### Document excerpt
=-=-=

How Groovy compiles

In a previous post, I briefly wrote how Groovy compiler takes advantage of ANTLR [1] in the compilation process. In this post, I would like to elaborate on that. Simply put, Groovy goes through the following general phases:

Parsing

Groovy, in past, has had an internal parser. When ANTLR was added to Groovy, seemingly, they still somehow first use the old one to read the source, called CST, then use the ANTLR parser plugin to read and adapt to the newer version. After parsing the source code, there is some facility that converts CST to AST [2] of ANTLR.

Groovy introduces its own complete data structure set to represent a compilation unit which is usually a script file containing at least one class or some statements of Groovy language. The CST is build to represent the whole structure of the script and then it is converted to the AST. More clarification on this is required.

Byte Code Generation

When you first get introduced to ANTLR, the recommended approach to use ANTLR in programming language development is [3]:

  1. Develop a parser grammar with which ANTLR generates the lexer and the parser for the grammar of the language. It is recommended to use the output format of AST in ANTLR that will give out the parse tree according to the language.
  2. Develop a tree grammar according to the parser grammar so that when a sample program is input, you have the ability to traverse the structure of the program and inject the required actions on different nodes of the program.
  3. Develop actions or take advantage of string templates for some form of output such as translation to a lower level opcodes.

=-=-=

[Page-level text extractions]
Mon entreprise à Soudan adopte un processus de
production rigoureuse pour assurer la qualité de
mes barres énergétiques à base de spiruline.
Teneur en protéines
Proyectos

=-=-=

### Tasks for this exercise
1) Render this sentence from the post on how Groovy compiles into French: "Groovy introduces its own complete data structure set to represent a compilation unit which is usually a script file containing at least one class or some statements of Groovy language."
2) Supply the next part of the post on how Groovy compiles, picking up after its last sentence.

### Answers to the exercises
1) Groovy introduit son propre ensemble complet de structures de données pour représenter une unité de compilation, qui est généralement un fichier de script contenant au moins une classe ou quelques instructions du langage Groovy.

2)
Well, Groovy does not take the recommended approaches. Instead, and for the CST reason, they heavily take advantage of Visitor [4] pattern. Groovy introduces a GroovyCodeVisitor containing all the methods required for every possible construct in the Groovy language required in the compile process. One implementation of this visitor is AsmClassGenerator. As its name says, it uses ASM to generate byte code while it is based on visitor patter. Specifically, when the byte code generation begins, AsmClassGenerator receives an instance of ClassNode which is the root for the whole source unit parsed and converted to AST. It starts to traverse the children of the root node and visits every node in the tree. In every node, Groovy actually takes advantage of ASM’s facility called ClassVisitor. The ASM’s ClassVisitor is also based on the visitor pattern. So, for instance, when in a level of a statement or a class declaration, the visitor pattern in Groovy class generator takes advantage of the ASM’s ClassVisitor’s different visit methods to actually generate the byte codes for the current node in the AST structure. The concrete instance of the ClassVisitor that Groovy uses is ClassWriter; it has methods to generate operation byte code for different constructs according to JVM byte code specification.

So, at the end, when the starting class node is completely visited, on the other side of the story, the ASM’s class visitor has actually all the byte code for the whole class.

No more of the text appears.